___ MATERIAL PROVIDED

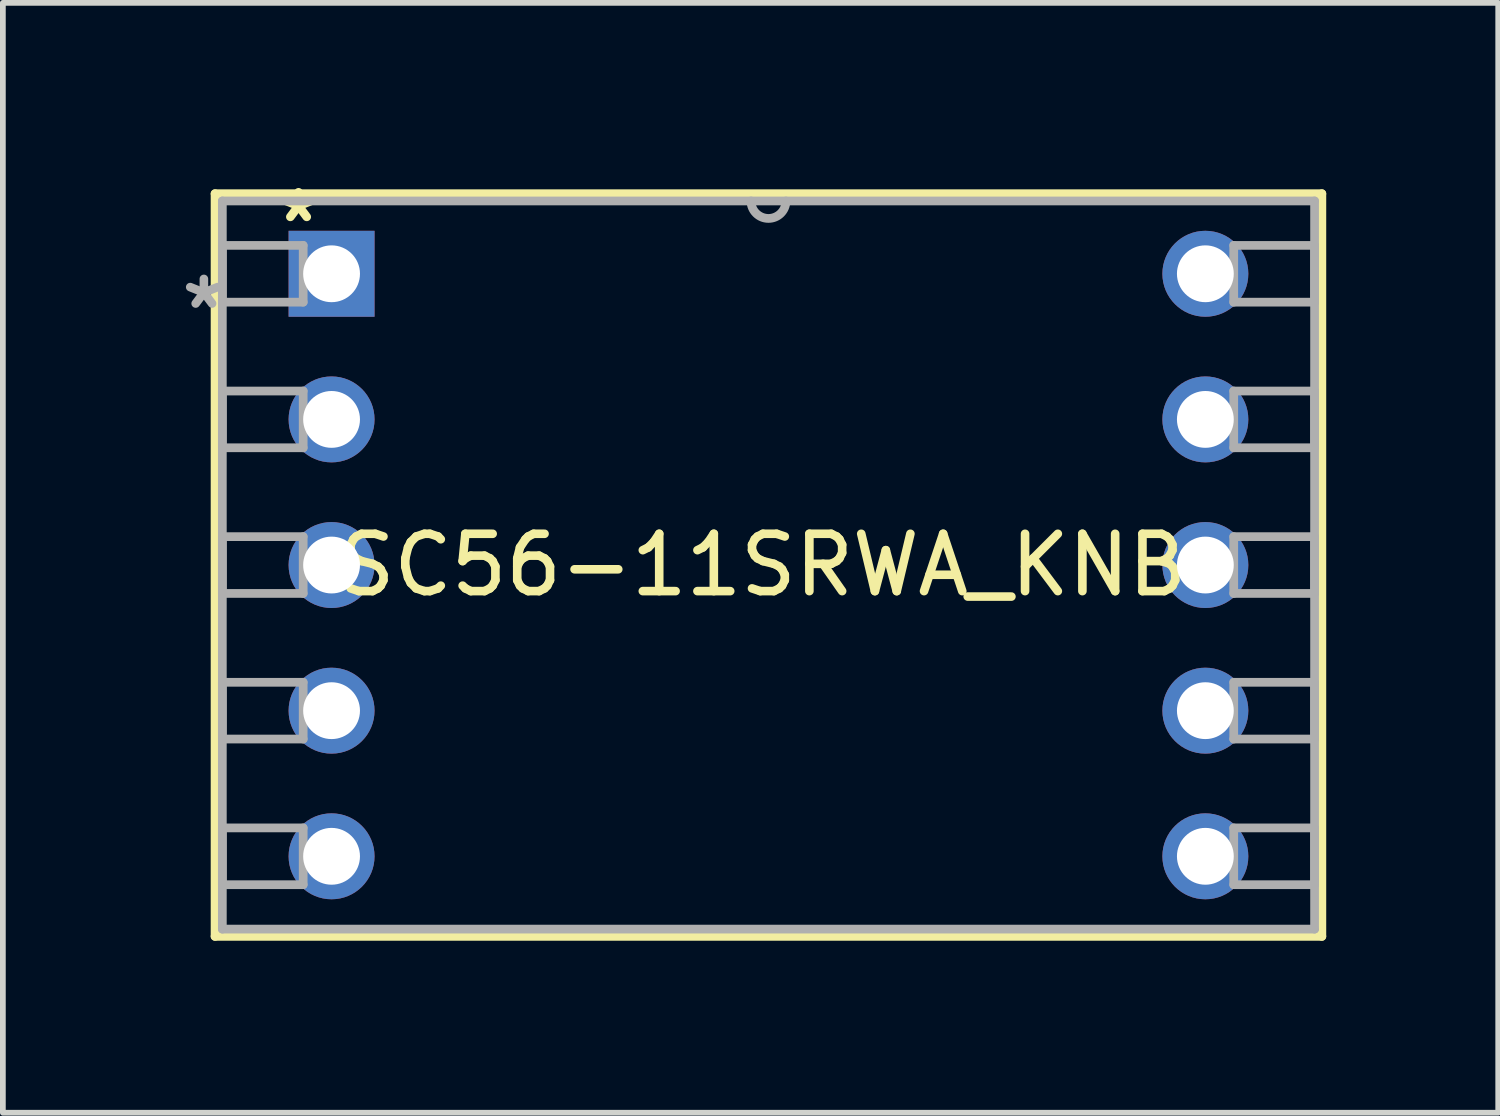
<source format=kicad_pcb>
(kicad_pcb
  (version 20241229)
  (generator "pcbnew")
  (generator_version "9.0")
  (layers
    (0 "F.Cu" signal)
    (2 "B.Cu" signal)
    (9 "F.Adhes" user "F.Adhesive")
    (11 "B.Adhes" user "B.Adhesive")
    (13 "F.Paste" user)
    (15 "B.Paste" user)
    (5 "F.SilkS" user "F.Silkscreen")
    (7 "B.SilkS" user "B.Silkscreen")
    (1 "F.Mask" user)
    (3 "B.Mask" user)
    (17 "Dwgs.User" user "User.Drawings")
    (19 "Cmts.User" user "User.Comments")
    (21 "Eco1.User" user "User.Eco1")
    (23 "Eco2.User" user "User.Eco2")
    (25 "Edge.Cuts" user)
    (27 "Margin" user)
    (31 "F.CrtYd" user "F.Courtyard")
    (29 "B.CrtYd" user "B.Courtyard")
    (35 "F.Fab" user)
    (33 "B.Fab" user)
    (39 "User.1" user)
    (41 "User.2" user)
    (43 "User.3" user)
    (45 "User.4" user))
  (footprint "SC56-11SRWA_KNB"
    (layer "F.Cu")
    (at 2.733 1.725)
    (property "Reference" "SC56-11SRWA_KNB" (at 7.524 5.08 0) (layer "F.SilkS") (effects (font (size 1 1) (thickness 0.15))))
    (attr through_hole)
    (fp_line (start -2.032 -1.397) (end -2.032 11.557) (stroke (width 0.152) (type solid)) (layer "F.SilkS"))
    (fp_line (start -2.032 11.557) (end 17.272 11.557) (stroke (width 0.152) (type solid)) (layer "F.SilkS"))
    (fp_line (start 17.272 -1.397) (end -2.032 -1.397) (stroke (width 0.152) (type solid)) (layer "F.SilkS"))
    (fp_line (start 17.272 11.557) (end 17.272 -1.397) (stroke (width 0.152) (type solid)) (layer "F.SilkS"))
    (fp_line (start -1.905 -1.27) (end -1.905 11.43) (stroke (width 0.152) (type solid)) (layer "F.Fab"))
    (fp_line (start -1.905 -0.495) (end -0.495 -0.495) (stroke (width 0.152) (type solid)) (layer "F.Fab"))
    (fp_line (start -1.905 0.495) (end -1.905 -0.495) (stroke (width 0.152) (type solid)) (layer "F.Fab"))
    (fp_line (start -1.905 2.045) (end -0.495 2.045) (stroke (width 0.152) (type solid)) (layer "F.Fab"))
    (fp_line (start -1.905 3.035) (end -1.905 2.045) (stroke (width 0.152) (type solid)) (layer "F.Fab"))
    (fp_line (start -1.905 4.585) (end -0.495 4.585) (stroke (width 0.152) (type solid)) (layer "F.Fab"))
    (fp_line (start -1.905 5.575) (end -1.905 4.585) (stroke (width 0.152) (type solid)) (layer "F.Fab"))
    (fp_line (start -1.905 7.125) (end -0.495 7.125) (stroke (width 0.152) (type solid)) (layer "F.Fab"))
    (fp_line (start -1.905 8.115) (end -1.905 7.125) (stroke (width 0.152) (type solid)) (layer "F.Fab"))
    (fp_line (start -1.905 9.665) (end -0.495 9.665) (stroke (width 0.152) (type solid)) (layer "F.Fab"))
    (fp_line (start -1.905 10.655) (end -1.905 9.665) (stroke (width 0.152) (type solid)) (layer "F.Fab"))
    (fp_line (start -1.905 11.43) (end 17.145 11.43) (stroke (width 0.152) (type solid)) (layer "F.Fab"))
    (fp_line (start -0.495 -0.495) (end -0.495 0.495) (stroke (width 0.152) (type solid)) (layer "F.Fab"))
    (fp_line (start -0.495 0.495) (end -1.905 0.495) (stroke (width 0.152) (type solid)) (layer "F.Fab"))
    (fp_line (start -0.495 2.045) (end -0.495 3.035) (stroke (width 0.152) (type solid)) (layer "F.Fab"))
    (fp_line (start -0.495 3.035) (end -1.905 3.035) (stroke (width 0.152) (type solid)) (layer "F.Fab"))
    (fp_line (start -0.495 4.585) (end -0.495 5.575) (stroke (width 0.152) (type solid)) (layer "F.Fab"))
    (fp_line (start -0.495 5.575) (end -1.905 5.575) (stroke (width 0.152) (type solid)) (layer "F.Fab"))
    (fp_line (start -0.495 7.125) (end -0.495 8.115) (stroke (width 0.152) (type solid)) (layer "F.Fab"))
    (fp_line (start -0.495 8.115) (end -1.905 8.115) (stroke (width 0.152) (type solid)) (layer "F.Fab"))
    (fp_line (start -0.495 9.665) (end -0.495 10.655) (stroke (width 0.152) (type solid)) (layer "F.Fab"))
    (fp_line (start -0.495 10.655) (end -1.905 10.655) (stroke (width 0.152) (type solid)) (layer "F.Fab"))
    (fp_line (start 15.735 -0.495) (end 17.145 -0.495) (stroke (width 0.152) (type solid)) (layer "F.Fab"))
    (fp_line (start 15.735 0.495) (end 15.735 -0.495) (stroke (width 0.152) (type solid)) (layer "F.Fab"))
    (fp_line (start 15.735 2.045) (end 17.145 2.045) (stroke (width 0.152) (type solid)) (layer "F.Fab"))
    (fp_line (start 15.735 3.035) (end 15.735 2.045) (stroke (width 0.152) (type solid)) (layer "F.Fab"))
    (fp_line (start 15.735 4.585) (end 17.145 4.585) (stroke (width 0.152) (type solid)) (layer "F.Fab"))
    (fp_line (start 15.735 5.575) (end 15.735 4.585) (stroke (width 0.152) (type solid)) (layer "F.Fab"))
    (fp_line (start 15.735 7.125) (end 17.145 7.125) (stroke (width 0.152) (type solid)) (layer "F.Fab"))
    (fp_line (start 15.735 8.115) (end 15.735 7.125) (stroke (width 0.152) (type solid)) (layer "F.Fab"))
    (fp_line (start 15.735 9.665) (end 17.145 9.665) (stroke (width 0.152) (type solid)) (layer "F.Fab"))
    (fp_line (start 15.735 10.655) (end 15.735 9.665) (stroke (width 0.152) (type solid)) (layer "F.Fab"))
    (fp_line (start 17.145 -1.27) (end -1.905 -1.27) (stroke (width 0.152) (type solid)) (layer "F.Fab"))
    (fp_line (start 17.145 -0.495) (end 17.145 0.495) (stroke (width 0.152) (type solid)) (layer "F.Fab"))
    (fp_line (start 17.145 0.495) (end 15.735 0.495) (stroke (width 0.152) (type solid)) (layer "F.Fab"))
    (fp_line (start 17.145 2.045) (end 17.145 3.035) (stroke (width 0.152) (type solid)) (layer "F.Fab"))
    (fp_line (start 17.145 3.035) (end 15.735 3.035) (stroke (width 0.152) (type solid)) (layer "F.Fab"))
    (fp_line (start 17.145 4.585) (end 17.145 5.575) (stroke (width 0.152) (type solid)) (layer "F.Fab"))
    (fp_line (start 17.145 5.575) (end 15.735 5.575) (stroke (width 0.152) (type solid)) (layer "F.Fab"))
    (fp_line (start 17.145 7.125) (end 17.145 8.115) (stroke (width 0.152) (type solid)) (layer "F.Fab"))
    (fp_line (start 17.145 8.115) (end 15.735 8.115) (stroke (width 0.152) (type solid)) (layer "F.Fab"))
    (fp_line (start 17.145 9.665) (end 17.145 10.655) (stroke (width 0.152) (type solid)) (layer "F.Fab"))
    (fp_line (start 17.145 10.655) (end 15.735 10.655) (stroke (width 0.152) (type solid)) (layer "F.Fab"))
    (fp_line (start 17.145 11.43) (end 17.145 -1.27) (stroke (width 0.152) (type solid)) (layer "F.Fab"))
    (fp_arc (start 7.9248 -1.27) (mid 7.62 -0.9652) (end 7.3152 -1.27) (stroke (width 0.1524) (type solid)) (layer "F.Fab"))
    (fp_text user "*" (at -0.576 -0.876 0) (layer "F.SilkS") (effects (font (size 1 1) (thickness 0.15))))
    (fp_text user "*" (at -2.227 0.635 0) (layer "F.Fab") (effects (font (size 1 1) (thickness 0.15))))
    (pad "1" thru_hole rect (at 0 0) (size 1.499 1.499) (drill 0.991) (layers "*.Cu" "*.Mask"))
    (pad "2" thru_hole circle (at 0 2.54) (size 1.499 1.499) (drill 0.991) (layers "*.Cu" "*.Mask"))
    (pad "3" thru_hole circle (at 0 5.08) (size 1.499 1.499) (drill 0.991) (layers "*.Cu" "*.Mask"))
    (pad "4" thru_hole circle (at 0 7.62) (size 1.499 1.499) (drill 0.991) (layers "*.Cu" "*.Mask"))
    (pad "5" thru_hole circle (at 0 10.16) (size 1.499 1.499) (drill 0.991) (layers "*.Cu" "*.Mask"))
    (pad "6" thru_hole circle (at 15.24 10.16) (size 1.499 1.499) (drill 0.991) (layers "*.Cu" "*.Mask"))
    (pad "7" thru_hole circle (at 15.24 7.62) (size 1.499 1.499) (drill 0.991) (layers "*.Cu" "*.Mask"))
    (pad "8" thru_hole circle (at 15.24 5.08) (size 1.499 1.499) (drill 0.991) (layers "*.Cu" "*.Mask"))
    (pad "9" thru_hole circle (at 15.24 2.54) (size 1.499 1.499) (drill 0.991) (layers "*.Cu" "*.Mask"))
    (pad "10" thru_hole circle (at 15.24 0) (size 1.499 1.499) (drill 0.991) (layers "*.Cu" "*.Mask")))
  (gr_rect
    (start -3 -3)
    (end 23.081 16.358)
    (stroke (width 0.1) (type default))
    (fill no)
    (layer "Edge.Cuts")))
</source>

______

- _WHAT NEEDS TO BE DONE_: For each line above that includes the word "Courtyard", make a copy of that line.

- _ANSWER TO THE EXERCISE_:
    (31 "F.CrtYd" user "F.Courtyard")
    (29 "B.CrtYd" user "B.Courtyard")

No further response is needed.